For instance 'no pain, no gain' this myth persists among body-builders and athletes. However, there is no evidence to support the notion that you can build strength by exerting muscles to the point of pain. Resting to repair muscles and bring pain relief might not be macho, but it's the sensible thing to do.
Another common one 'it's all in my head', but pain is a complex problem, involving both the mind and the body. Pain is an invisible problem that others can't see, but that doesn't mean it's all in your head.

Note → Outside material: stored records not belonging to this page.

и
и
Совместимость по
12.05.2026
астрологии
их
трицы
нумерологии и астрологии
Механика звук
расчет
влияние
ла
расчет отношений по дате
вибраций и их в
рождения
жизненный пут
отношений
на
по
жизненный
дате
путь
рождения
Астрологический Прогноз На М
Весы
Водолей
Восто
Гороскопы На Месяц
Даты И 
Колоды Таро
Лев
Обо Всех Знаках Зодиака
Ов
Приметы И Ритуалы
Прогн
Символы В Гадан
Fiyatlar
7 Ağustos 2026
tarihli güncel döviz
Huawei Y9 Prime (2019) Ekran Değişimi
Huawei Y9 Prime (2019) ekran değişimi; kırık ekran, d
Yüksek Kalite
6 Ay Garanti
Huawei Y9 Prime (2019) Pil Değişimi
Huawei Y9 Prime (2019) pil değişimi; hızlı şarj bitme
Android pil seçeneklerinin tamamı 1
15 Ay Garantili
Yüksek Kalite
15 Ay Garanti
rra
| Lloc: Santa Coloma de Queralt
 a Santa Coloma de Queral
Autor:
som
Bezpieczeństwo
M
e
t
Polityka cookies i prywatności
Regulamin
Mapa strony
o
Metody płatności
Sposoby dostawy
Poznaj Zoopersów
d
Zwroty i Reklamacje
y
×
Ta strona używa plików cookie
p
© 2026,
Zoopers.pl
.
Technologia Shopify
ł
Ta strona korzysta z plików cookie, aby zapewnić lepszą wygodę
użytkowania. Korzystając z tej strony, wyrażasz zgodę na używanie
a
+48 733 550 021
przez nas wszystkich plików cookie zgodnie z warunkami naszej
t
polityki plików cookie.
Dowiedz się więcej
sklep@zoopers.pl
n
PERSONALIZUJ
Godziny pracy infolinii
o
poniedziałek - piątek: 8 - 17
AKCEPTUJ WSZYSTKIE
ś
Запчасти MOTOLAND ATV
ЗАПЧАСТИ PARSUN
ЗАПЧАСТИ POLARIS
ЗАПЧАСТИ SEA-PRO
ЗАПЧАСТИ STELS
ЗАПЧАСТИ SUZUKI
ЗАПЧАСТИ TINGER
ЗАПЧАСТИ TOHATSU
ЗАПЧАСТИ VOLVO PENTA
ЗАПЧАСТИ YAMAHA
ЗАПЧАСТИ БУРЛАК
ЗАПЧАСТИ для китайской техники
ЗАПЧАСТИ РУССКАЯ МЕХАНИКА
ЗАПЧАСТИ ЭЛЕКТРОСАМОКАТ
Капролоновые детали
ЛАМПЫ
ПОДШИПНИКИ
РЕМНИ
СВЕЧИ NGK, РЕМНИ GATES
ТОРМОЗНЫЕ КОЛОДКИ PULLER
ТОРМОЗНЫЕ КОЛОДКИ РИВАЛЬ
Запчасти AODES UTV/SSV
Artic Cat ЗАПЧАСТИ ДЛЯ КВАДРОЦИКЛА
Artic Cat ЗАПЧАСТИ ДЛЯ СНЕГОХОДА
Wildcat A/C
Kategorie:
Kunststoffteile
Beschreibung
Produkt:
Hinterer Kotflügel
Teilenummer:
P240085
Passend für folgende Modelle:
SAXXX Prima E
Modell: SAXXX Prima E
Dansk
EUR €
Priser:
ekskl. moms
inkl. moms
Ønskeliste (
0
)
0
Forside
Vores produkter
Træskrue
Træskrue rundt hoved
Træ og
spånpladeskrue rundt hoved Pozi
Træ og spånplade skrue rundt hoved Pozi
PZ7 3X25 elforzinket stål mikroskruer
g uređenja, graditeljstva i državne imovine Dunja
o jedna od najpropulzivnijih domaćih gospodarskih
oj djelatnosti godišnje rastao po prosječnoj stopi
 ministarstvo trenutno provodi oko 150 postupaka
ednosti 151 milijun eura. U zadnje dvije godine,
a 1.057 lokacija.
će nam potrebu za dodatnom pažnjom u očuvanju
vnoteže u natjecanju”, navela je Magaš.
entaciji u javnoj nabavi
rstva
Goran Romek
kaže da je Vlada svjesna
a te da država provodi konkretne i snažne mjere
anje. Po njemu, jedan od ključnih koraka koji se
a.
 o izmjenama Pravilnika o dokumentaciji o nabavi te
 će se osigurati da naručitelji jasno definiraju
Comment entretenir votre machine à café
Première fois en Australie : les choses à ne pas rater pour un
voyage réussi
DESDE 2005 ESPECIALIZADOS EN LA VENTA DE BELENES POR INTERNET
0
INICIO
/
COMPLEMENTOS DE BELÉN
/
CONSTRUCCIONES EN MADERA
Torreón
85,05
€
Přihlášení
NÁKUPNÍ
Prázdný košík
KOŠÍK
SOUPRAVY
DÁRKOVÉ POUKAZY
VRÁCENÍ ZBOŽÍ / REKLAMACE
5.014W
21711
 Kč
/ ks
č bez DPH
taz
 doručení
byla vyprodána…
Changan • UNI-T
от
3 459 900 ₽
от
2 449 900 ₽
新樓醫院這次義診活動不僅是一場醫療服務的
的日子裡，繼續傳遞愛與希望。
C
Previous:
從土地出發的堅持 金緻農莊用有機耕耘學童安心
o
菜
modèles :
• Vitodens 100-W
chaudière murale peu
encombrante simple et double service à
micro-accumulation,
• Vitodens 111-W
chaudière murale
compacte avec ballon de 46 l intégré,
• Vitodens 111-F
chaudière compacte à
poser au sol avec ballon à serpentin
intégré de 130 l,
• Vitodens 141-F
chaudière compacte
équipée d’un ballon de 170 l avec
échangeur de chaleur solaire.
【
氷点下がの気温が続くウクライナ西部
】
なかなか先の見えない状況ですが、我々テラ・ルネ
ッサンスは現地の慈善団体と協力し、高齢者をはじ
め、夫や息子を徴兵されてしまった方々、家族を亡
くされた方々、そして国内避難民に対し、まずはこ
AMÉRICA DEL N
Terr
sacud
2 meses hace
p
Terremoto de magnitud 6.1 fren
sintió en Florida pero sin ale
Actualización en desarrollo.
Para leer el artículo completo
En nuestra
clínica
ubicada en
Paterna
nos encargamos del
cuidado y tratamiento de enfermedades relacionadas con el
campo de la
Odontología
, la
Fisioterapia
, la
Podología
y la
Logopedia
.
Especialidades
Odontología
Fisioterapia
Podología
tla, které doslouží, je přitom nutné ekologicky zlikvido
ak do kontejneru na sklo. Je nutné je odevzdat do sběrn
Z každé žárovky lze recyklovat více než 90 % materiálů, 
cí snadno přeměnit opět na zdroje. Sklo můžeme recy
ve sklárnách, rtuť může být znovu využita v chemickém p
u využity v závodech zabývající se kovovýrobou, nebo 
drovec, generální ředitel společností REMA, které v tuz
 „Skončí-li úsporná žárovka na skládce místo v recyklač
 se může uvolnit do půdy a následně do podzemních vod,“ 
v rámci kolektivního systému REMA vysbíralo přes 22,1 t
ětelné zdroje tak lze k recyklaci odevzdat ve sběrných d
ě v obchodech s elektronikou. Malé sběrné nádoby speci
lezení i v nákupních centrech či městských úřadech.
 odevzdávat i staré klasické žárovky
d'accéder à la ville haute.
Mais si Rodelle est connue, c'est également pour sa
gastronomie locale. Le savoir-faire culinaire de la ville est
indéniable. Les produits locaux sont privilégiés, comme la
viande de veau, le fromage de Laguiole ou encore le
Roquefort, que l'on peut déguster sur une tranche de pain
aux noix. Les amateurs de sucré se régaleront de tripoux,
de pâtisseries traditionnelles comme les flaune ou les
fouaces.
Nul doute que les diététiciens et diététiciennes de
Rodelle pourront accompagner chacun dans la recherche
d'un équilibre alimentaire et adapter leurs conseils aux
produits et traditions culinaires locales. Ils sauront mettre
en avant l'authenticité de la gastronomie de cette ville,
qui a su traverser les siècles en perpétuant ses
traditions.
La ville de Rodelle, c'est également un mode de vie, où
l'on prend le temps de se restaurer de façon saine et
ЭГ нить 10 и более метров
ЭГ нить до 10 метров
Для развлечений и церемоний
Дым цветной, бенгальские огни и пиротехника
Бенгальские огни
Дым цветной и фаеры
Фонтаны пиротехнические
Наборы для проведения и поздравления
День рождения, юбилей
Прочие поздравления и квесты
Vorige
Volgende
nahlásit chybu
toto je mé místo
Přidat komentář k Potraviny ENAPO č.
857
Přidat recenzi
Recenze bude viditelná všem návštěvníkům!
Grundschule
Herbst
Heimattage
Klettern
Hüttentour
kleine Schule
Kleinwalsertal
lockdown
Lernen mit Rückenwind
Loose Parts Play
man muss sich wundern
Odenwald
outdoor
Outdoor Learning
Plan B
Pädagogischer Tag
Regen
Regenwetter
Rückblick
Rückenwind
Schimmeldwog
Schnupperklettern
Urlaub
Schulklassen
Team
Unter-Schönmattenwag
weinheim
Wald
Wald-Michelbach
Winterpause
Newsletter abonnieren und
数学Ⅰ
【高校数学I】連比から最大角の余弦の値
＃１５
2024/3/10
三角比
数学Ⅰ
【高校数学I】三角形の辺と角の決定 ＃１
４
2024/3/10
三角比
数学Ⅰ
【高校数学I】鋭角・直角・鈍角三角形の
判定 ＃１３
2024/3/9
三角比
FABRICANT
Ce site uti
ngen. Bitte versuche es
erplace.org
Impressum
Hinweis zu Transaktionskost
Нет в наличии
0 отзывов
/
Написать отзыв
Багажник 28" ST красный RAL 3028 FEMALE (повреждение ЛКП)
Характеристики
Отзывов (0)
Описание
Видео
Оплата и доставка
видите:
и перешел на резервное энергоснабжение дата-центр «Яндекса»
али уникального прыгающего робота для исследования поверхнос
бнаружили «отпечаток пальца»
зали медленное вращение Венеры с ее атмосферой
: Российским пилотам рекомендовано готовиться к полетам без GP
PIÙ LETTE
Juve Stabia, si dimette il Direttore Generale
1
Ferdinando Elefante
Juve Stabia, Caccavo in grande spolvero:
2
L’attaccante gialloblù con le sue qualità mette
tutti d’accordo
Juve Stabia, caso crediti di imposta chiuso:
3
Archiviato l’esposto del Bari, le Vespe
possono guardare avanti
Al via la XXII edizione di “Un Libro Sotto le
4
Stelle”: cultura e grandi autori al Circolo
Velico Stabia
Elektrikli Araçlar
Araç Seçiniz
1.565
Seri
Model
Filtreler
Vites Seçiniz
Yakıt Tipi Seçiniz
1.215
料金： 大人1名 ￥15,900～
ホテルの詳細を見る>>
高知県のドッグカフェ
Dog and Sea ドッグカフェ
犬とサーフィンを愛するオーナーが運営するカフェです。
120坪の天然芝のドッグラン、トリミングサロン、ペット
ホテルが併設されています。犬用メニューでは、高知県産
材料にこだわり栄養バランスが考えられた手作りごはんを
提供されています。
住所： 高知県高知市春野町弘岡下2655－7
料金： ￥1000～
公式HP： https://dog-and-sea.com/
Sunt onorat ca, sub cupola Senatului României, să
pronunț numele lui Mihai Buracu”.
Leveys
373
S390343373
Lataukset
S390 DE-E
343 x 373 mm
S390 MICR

There are many options for pain relief. They include relaxation techniques, exercise, physical therapy, over-the-counter and prescription medicines, surgery and complementary treatments such as acupuncture and massage. It may not always be possible to completely control your pain, but there are many techniques which can help you manage it better. So, the myth that 'you just have to live with the pain', is just not true.
One classic myth is the 'I'll get addicted to the pain relief medicine'. However, GP's start your pain relief with a conservative approach by prescribing non-opioid pain-relief medicines which are in no way addictive. GP's may need to prescribe opioids, such as codeine and morphine, if pain becomes severe. Many people fear that they will become addicted to opioids. Physical dependence is not the same thing as addiction. And, physical dependence isn't a problem as long as you do not stop taking the opioids suddenly. Addiction is rarely a problem, unless you have a history of drug or alcohol addiction.